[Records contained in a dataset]

______________________________

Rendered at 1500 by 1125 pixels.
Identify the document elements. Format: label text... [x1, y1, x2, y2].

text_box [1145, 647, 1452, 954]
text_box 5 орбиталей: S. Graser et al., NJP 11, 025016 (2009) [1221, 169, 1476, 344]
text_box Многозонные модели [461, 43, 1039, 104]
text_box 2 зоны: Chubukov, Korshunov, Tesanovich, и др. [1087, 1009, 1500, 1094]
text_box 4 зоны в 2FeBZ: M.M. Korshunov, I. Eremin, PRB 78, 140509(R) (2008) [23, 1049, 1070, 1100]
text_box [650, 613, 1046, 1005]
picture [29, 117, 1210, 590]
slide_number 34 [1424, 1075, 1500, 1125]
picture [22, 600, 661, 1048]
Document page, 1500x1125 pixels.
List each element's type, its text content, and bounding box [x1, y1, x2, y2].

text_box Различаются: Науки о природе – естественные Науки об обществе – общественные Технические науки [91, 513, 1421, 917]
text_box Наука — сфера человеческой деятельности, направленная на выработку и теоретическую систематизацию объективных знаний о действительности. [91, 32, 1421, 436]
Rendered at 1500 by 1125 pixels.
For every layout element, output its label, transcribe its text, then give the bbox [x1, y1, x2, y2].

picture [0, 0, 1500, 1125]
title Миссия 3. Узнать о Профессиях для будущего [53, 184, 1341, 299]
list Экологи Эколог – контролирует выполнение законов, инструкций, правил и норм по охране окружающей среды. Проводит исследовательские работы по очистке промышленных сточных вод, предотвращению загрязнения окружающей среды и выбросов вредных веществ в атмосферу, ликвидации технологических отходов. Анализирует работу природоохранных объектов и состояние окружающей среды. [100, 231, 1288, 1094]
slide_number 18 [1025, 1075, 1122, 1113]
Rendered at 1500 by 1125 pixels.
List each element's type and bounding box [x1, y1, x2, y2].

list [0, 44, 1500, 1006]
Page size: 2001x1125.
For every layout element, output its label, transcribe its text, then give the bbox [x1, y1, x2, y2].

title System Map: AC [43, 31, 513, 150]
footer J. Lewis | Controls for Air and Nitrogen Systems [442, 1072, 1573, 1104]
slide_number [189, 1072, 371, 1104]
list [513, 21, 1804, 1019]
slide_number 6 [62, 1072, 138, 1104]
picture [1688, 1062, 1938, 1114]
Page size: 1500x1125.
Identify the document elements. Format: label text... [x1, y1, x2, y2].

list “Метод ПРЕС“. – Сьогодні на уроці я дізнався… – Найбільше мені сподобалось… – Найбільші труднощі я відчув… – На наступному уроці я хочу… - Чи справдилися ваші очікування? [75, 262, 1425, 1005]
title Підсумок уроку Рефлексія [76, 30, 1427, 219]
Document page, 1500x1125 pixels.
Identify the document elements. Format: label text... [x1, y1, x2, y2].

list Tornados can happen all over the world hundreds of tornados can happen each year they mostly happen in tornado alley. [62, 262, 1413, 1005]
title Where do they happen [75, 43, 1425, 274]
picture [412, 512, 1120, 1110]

______________________________

Count every line in the preceding entries where the string "size" appears, then state only the total.

### [WORKED SOLUTION]
2